Take from the data every line in which the word "down" is found.

▶ INPUT RECORDS
Segment Open

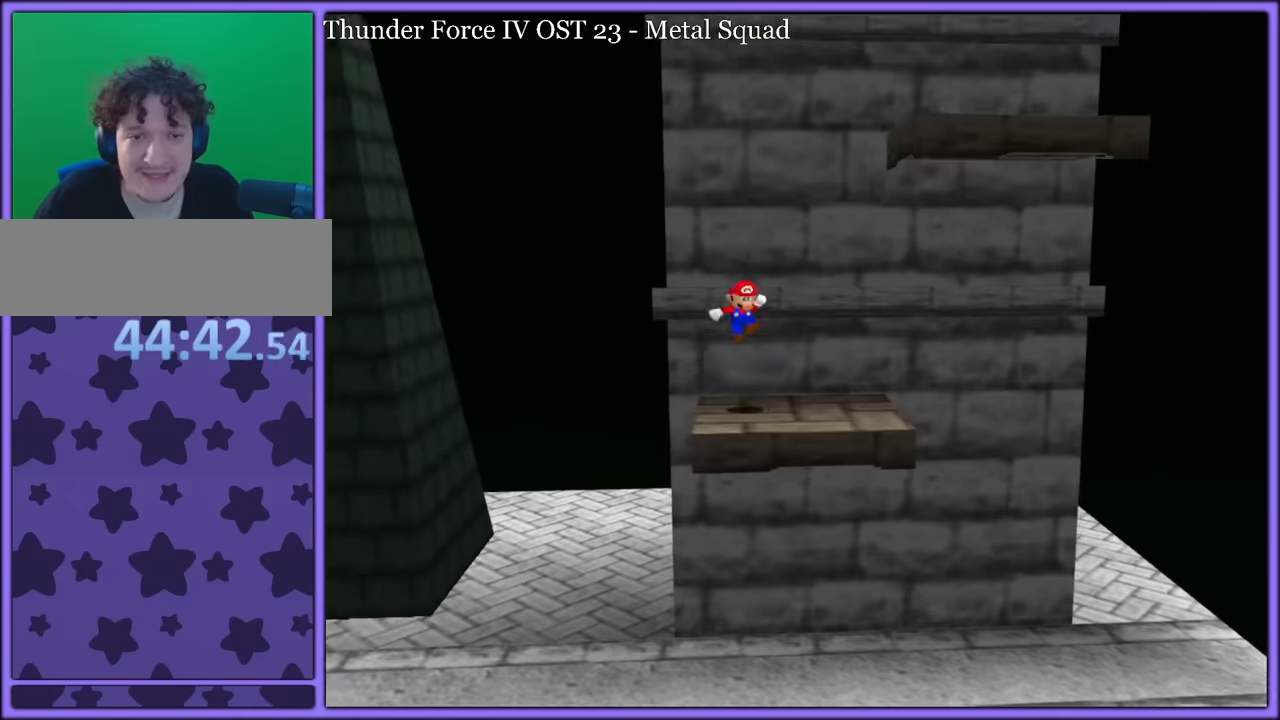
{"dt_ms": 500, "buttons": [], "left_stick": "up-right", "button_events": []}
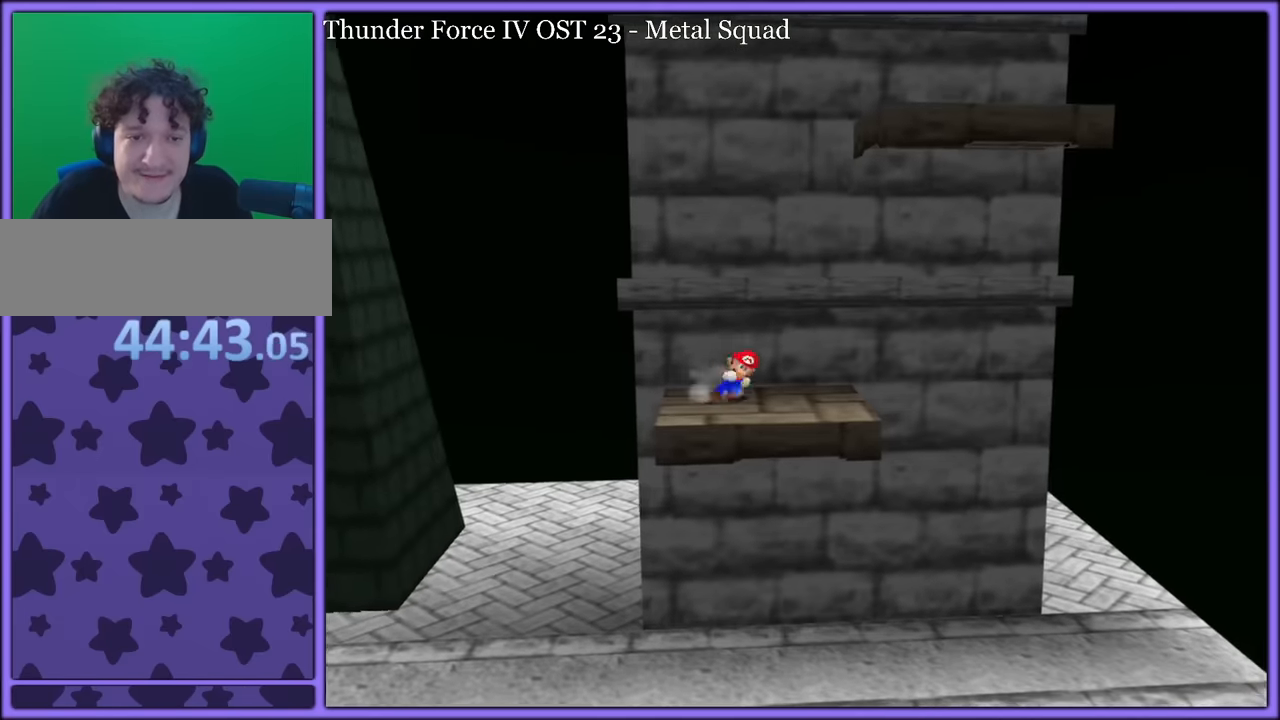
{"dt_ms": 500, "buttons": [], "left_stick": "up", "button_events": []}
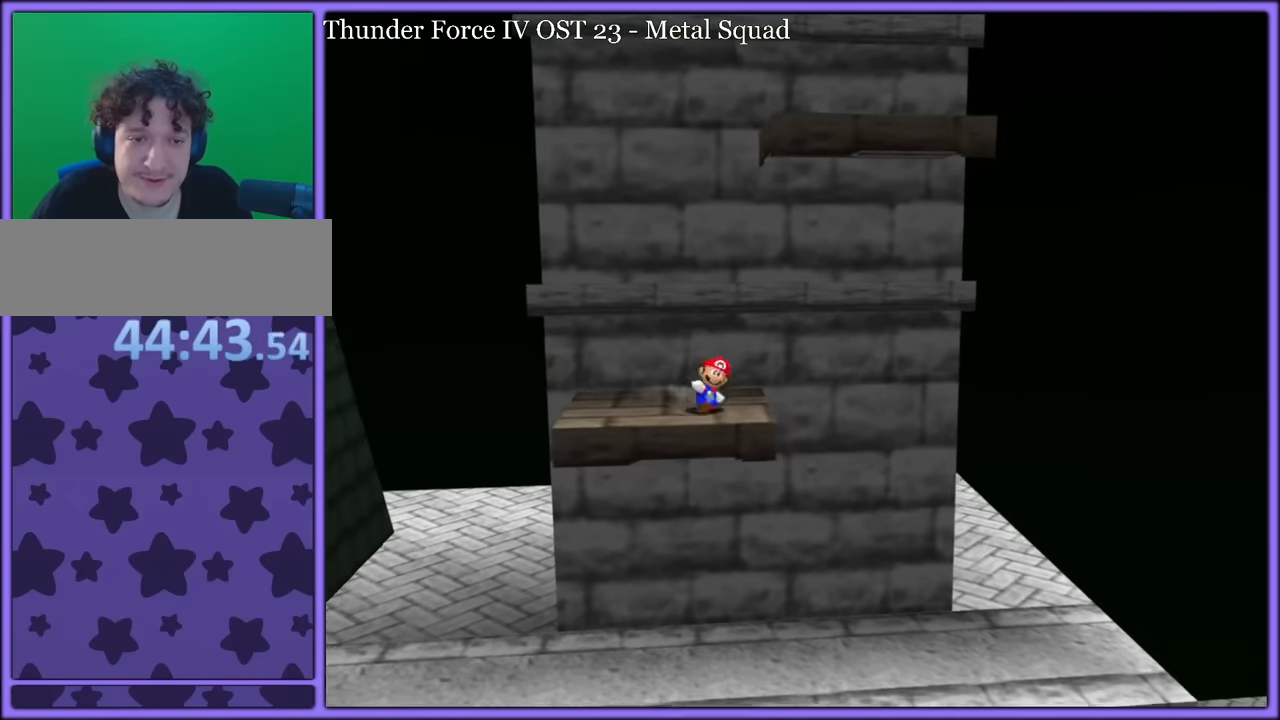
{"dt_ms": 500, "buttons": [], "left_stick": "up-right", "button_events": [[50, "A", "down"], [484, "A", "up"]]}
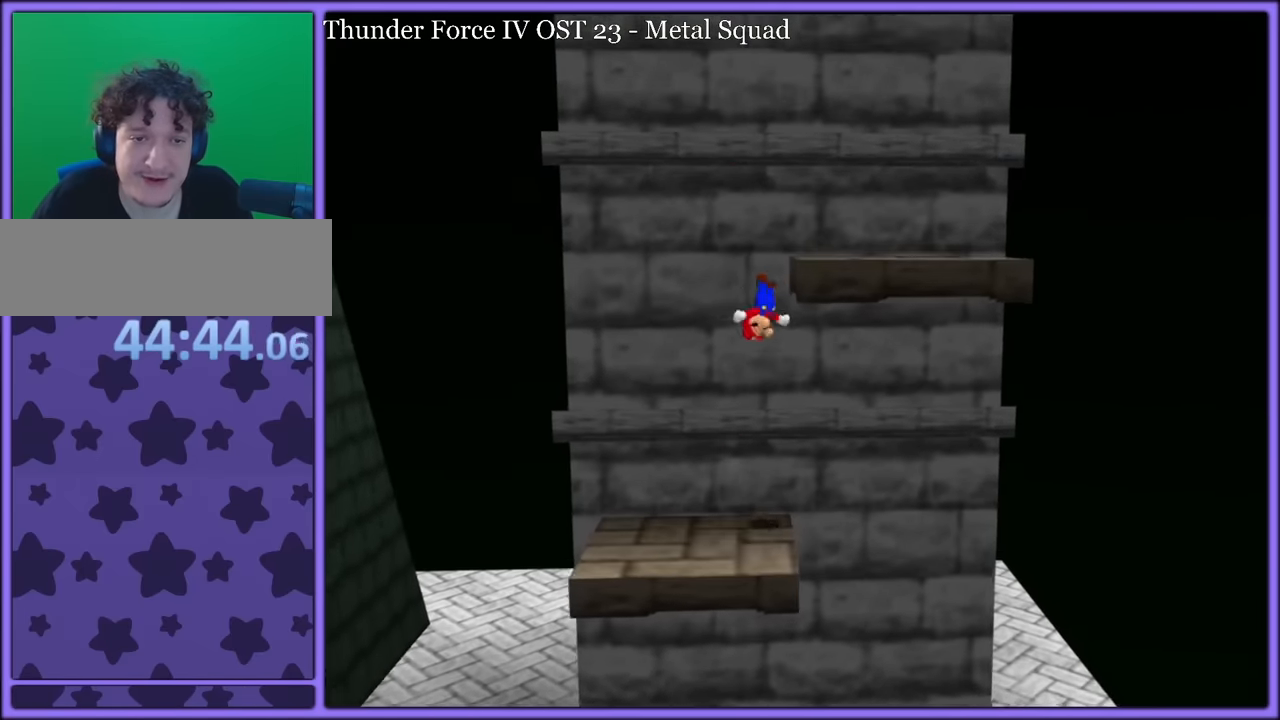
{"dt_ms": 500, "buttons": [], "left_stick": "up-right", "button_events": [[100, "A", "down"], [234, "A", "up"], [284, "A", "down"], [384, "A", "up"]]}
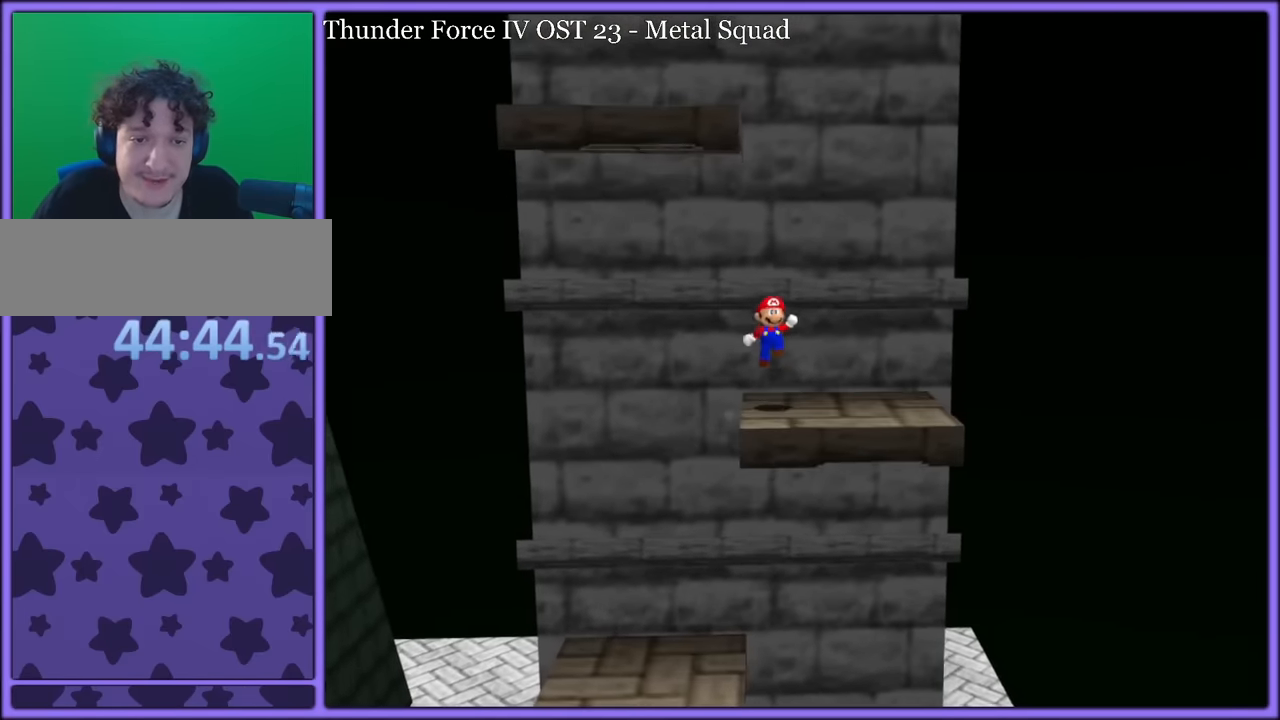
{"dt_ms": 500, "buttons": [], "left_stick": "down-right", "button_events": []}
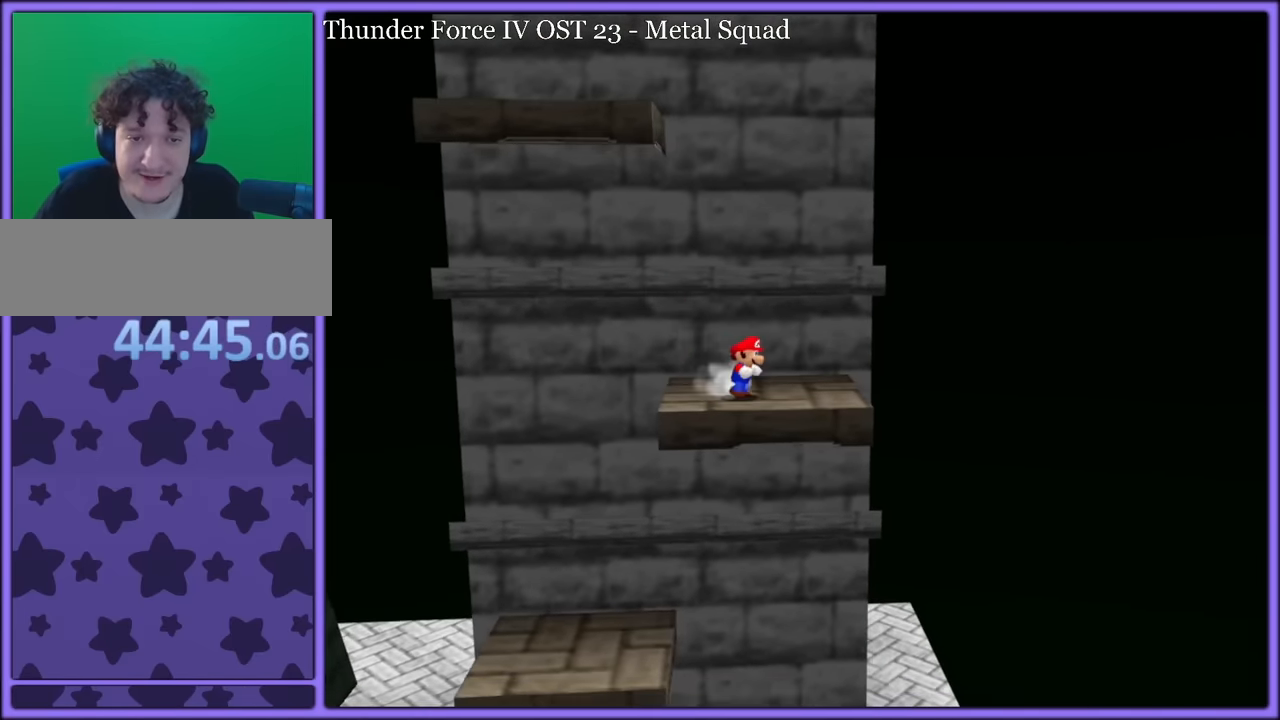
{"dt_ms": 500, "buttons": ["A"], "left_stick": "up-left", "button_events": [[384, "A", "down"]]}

Segment Closed

▶ YOUR SOLUTION
{"dt_ms": 500, "buttons": [], "left_stick": "up-right", "button_events": [[50, "A", "down"], [484, "A", "up"]]}
{"dt_ms": 500, "buttons": [], "left_stick": "up-right", "button_events": [[100, "A", "down"], [234, "A", "up"], [284, "A", "down"], [384, "A", "up"]]}
{"dt_ms": 500, "buttons": [], "left_stick": "down-right", "button_events": []}
{"dt_ms": 500, "buttons": ["A"], "left_stick": "up-left", "button_events": [[384, "A", "down"]]}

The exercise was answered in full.